- Exercise prompt: Rewrite the listing below as a numbered list, from its first line through the line containing "Without proper training, diagnosing the root", leaving out blank lines.

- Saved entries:
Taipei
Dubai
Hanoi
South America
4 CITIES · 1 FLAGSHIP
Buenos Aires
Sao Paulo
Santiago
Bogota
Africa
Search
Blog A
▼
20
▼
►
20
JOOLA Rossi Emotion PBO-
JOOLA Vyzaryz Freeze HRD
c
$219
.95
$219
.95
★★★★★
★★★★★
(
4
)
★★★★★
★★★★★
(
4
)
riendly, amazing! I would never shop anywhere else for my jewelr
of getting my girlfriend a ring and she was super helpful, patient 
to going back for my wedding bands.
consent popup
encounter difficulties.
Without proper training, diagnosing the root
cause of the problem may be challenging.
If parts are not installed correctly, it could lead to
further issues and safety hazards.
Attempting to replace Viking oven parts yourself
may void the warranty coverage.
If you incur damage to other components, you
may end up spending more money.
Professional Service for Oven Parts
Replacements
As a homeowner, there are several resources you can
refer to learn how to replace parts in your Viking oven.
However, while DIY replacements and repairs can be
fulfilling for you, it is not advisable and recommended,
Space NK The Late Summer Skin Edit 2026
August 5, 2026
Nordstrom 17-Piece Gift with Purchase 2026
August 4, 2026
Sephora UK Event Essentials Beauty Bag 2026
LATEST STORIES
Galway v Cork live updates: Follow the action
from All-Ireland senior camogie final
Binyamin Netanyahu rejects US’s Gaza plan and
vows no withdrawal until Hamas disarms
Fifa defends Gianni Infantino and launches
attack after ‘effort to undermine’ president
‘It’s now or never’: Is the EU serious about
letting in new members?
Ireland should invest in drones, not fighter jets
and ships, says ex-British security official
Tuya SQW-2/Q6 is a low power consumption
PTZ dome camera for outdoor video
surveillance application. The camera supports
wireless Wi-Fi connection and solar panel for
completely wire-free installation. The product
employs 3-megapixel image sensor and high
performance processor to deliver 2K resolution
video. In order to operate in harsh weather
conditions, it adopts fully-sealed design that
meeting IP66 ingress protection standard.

- Result of this exercise:
1. Taipei
2. Dubai
3. Hanoi
4. South America
5. 4 CITIES · 1 FLAGSHIP
6. Buenos Aires
7. Sao Paulo
8. Santiago
9. Bogota
10. Africa
11. Search
12. Blog A
13. ▼
14. 20
15. ▼
16. ►
17. 20
18. JOOLA Rossi Emotion PBO-
19. JOOLA Vyzaryz Freeze HRD
20. c
21. $219
22. .95
23. $219
24. .95
25. ★★★★★
26. ★★★★★
27. (
28. 4
29. )
30. ★★★★★
31. ★★★★★
32. (
33. 4
34. )
35. riendly, amazing! I would never shop anywhere else for my jewelr
36. of getting my girlfriend a ring and she was super helpful, patient 
37. to going back for my wedding bands.
38. consent popup
39. encounter difficulties.
40. Without proper training, diagnosing the root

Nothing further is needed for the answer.